[VPM] question about possible Perl runtime bug
Darren Duncan
darren at DarrenDuncan.net
Sun Jul 6 21:07:24 CDT 2003
Hello. I have found a situation, when using both Perl 5.6.0 and 5.6.1, which suggests that Perl is executing something that I would expect to be an error.

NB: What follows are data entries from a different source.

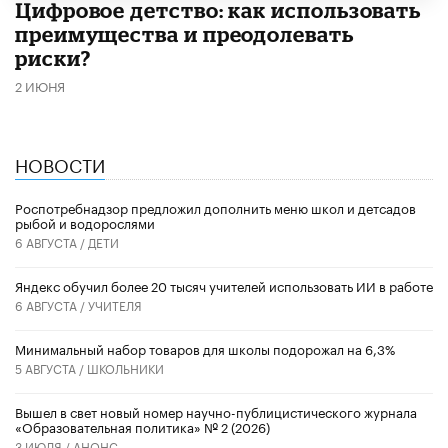
​Цифровое детство: как использовать
преимущества и преодолевать
риски?
2 ИЮНЯ
НОВОСТИ
Роспотребнадзор предложил дополнить меню школ и детсадов
рыбой и водорослями
6 АВГУСТА /
ДЕТИ
​Яндекс обучил более 20 тысяч учителей использовать ИИ в работе
6 АВГУСТА /
УЧИТЕЛЯ
Минимальный набор товаров для школы подорожал на 6,3%
5 АВГУСТА /
ШКОЛЬНИКИ
Вышел в свет новый номер научно-публицистического журнала
«Образовательная политика» № 2 (2026)
3 ИЮЛЯ /
АНОНС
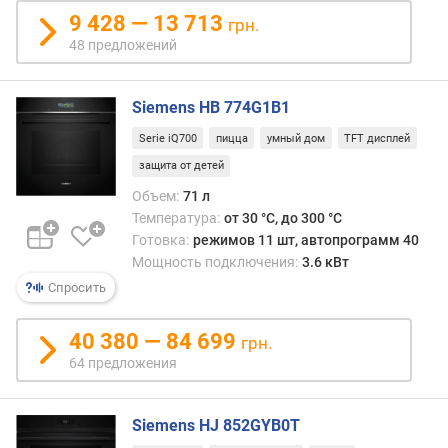
я
9 428 — 13 713
грн.
м
48 предложений
о
щ
н
Siemens HB 774G1B1
о
Serie iQ700
пицца
умный дом
TFT дисплей
с
защита от детей
т
ь
Объем:
71 л
п
Температура:
от 30 °C, до 300 °C
о
Готовка:
режимов 11 шт, автопрограмм 40
д
Мощность подключения:
3.6 кВт
к
Спросить
л
ю
ч
40 380 — 84 699
грн.
е
64 предложения
н
и
я
Siemens HJ 852GYB0T
(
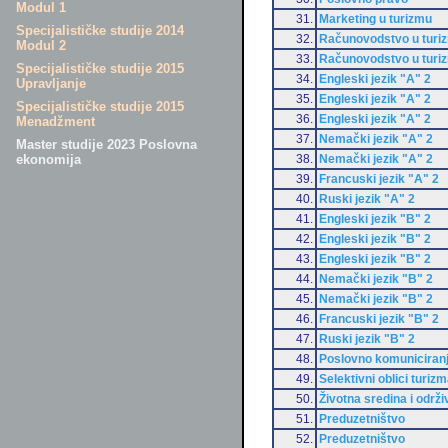
Modul 1
31.
Marketing u turizmu
Specijalističke studije 2014
32.
Računovodstvo u turi
Modul 2
33.
Računovodstvo u turi
Specijalističke studije 2015
34.
Engleski jezik "A" 2
Upravljanje
35.
Engleski jezik "A" 2
Specijalističke studije 2015
36.
Engleski jezik "A" 2
Menadžment
37.
Nemački jezik "A" 2
Master studije 2023 Poslovna
38.
Nemački jezik "A" 2
ekonomija
39.
Francuski jezik "A" 2
40.
Ruski jezik "A" 2
41.
Engleski jezik "B" 2
42.
Engleski jezik "B" 2
43.
Engleski jezik "B" 2
44.
Nemački jezik "B" 2
45.
Nemački jezik "B" 2
46.
Francuski jezik "B" 2
47.
Ruski jezik "B" 2
48.
Poslovno komuniciran
49.
Selektivni oblici turiz
50.
Životna sredina i održi
51.
Preduzetništvo
52.
Preduzetništvo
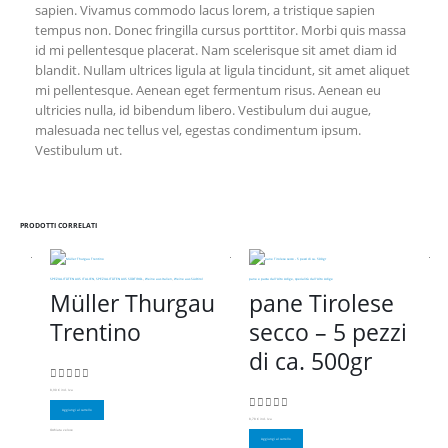
sapien. Vivamus commodo lacus lorem, a tristique sapien
tempus non. Donec fringilla cursus porttitor. Morbi quis massa
id mi pellentesque placerat. Nam scelerisque sit amet diam id
blandit. Nullam ultrices ligula at ligula tincidunt, sit amet aliquet
mi pellentesque. Aenean eget fermentum risus. Aenean eu
ultricies nulla, id bibendum libero. Vestibulum dui augue,
malesuada nec tellus vel, egestas condimentum ipsum.
Vestibulum ut.
PRODOTTI CORRELATI
SPEZIALITÄTEN AUS ITALIEN
,
SPEZIALITÄTEN AUS SÜDTIROL
,
Weine aus Italien
,
Weine aus Südtirol
pane e pasta dall'Alto Adige
,
specialità dall'Alto Adige
Müller Thurgau
pane Tirolese
Trentino
secco – 5 pezzi
di ca. 500gr
0
Su 5
8,90
€
incl. Iva
Aggiungi al carrello
0
Su 5
8,78
€
incl. Iva
Occhiata veloce
Aggiungi al carrello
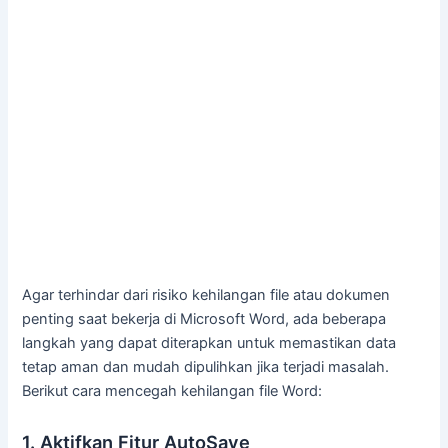
Agar terhindar dari risiko kehilangan file atau dokumen
penting saat bekerja di Microsoft Word, ada beberapa
langkah yang dapat diterapkan untuk memastikan data
tetap aman dan mudah dipulihkan jika terjadi masalah.
Berikut cara mencegah kehilangan file Word:
1. Aktifkan Fitur AutoSave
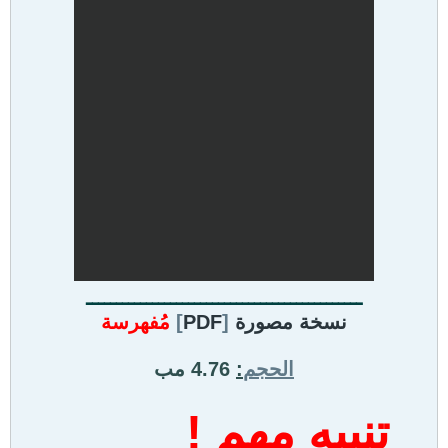
ــــــــــــــــــــــــــــــــــــــــــــــ
نسخة مصورة
[
PDF
]
مُفهرسة
الحجم
:
4.76 مب
تنبيه مهم !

Please see the following, simplified example:
use strict;
use warnings;
sub myfunc {
_myfunc( 5, {} );
}
sub _myfunc {
my ($count,$gotten_already) = @_;
print "args are '$count' and '$gotten_already'\n";
$gotten_already->{$count} = 1;
print "size is ".(keys %{$gotten_already})."\n";
$count--;
if( $count > 0 ) {
if( $count == 3 ) {
_myfunc( $count );
} else {
_myfunc( $count,$gotten_already );
}
}
}
myfunc();
When I run that code, I get the following output:
args are '5' and 'HASH(0x80fe22c)'
size is 1
args are '4' and 'HASH(0x80fe22c)'
size is 2
Use of uninitialized value in concatenation (.) or string at - line 10.
args are '3' and ''
size is 1
args are '2' and 'HASH(0x811e73c)'
size is 2
args are '1' and 'HASH(0x811e73c)'
size is 3
What I am expecting is for Perl to die after printing the second output line. On the third invocation of _myfunc(), "$gotten_already" contains an undefined value, because it wasn't passed one. However, the interpreter still treats the variable as a valid hash reference, even though I never passed one in.
Considering that I am using strict, why is automatically creating a hash ref when I try to use it without scolding me for not explicitely declaring/creating the hash ref first? Is this a bug? Or is it so-called "proper behaviour"?